▼▼▼
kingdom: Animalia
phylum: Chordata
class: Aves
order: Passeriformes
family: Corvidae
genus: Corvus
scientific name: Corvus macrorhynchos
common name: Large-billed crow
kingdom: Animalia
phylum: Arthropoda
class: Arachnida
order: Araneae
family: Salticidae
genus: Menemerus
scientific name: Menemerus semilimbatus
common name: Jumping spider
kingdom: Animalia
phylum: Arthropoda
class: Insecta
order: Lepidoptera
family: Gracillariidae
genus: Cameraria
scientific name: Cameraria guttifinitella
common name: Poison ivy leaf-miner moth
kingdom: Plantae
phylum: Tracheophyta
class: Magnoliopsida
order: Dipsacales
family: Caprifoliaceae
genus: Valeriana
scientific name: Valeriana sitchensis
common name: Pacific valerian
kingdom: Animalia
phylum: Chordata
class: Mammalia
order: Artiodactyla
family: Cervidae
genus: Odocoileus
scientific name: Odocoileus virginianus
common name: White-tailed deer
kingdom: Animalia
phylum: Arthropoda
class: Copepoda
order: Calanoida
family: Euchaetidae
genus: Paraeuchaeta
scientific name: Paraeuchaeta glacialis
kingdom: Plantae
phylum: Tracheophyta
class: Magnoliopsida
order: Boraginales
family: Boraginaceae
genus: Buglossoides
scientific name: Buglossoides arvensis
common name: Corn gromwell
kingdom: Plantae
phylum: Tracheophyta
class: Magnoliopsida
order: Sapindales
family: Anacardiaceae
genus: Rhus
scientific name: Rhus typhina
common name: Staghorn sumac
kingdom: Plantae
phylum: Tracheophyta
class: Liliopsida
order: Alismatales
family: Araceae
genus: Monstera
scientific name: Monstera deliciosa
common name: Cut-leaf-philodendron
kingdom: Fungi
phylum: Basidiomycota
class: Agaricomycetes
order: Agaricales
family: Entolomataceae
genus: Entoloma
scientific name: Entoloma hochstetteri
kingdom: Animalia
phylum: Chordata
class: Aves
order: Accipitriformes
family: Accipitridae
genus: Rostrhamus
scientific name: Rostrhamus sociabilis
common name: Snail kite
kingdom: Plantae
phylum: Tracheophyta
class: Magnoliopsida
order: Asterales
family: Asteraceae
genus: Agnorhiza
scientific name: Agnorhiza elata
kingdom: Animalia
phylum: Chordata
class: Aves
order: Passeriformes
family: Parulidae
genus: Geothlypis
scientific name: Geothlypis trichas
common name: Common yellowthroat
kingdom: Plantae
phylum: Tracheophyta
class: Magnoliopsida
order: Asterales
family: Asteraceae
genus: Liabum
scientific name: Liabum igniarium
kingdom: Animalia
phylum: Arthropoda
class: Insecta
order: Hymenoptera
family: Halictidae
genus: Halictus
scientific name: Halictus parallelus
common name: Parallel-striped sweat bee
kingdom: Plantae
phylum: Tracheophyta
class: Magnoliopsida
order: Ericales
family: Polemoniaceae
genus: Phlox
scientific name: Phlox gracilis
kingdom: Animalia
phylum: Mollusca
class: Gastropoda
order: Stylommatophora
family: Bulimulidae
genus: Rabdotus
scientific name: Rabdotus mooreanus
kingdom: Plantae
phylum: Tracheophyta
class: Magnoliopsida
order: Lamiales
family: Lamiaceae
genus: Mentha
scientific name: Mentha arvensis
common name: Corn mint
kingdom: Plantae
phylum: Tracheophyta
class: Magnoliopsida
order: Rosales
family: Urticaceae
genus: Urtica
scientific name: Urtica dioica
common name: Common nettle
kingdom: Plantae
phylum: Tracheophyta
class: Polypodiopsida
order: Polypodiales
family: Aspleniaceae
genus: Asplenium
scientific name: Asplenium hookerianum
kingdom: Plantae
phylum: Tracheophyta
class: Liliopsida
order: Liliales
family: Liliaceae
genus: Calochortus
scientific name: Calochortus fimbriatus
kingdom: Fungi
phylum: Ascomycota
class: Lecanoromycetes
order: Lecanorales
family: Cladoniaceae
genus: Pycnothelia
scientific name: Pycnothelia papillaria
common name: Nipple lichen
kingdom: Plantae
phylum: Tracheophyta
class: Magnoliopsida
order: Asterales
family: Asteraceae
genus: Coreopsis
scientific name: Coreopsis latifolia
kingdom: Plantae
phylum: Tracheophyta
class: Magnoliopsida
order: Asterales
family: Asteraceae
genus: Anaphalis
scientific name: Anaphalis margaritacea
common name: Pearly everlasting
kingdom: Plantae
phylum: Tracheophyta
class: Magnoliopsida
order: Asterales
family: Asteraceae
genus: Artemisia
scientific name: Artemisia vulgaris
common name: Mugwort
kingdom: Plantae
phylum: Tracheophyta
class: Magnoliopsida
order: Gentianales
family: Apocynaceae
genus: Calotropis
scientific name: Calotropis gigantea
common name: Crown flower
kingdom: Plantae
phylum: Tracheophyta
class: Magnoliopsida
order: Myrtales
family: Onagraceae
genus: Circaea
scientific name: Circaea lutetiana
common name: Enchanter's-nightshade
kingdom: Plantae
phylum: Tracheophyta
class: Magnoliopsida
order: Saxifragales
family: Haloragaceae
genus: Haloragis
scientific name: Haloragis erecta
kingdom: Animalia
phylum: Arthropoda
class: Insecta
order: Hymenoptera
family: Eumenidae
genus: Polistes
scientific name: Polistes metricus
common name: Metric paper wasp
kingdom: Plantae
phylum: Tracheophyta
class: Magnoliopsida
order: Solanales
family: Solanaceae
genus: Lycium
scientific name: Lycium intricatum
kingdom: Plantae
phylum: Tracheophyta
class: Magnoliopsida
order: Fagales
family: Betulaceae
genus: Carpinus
▲▲▲
- [TASK DESCRIPTION]: Arrange the data from the line containing "order: Artiodactyla" up to and including the line containing "genus: Mentha" as a JSON list of strings, one per line, omitting blank lines.

- [SOLUTION]:
[
  "order: Artiodactyla",
  "family: Cervidae",
  "genus: Odocoileus",
  "scientific name: Odocoileus virginianus",
  "common name: White-tailed deer",
  "kingdom: Animalia",
  "phylum: Arthropoda",
  "class: Copepoda",
  "order: Calanoida",
  "family: Euchaetidae",
  "genus: Paraeuchaeta",
  "scientific name: Paraeuchaeta glacialis",
  "kingdom: Plantae",
  "phylum: Tracheophyta",
  "class: Magnoliopsida",
  "order: Boraginales",
  "family: Boraginaceae",
  "genus: Buglossoides",
  "scientific name: Buglossoides arvensis",
  "common name: Corn gromwell",
  "kingdom: Plantae",
  "phylum: Tracheophyta",
  "class: Magnoliopsida",
  "order: Sapindales",
  "family: Anacardiaceae",
  "genus: Rhus",
  "scientific name: Rhus typhina",
  "common name: Staghorn sumac",
  "kingdom: Plantae",
  "phylum: Tracheophyta",
  "class: Liliopsida",
  "order: Alismatales",
  "family: Araceae",
  "genus: Monstera",
  "scientific name: Monstera deliciosa",
  "common name: Cut-leaf-philodendron",
  "kingdom: Fungi",
  "phylum: Basidiomycota",
  "class: Agaricomycetes",
  "order: Agaricales",
  "family: Entolomataceae",
  "genus: Entoloma",
  "scientific name: Entoloma hochstetteri",
  "kingdom: Animalia",
  "phylum: Chordata",
  "class: Aves",
  "order: Accipitriformes",
  "family: Accipitridae",
  "genus: Rostrhamus",
  "scientific name: Rostrhamus sociabilis",
  "common name: Snail kite",
  "kingdom: Plantae",
  "phylum: Tracheophyta",
  "class: Magnoliopsida",
  "order: Asterales",
  "family: Asteraceae",
  "genus: Agnorhiza",
  "scientific name: Agnorhiza elata",
  "kingdom: Animalia",
  "phylum: Chordata",
  "class: Aves",
  "order: Passeriformes",
  "family: Parulidae",
  "genus: Geothlypis",
  "scientific name: Geothlypis trichas",
  "common name: Common yellowthroat",
  "kingdom: Plantae",
  "phylum: Tracheophyta",
  "class: Magnoliopsida",
  "order: Asterales",
  "family: Asteraceae",
  "genus: Liabum",
  "scientific name: Liabum igniarium",
  "kingdom: Animalia",
  "phylum: Arthropoda",
  "class: Insecta",
  "order: Hymenoptera",
  "family: Halictidae",
  "genus: Halictus",
  "scientific name: Halictus parallelus",
  "common name: Parallel-striped sweat bee",
  "kingdom: Plantae",
  "phylum: Tracheophyta",
  "class: Magnoliopsida",
  "order: Ericales",
  "family: Polemoniaceae",
  "genus: Phlox",
  "scientific name: Phlox gracilis",
  "kingdom: Animalia",
  "phylum: Mollusca",
  "class: Gastropoda",
  "order: Stylommatophora",
  "family: Bulimulidae",
  "genus: Rabdotus",
  "scientific name: Rabdotus mooreanus",
  "kingdom: Plantae",
  "phylum: Tracheophyta",
  "class: Magnoliopsida",
  "order: Lamiales",
  "family: Lamiaceae",
  "genus: Mentha"
]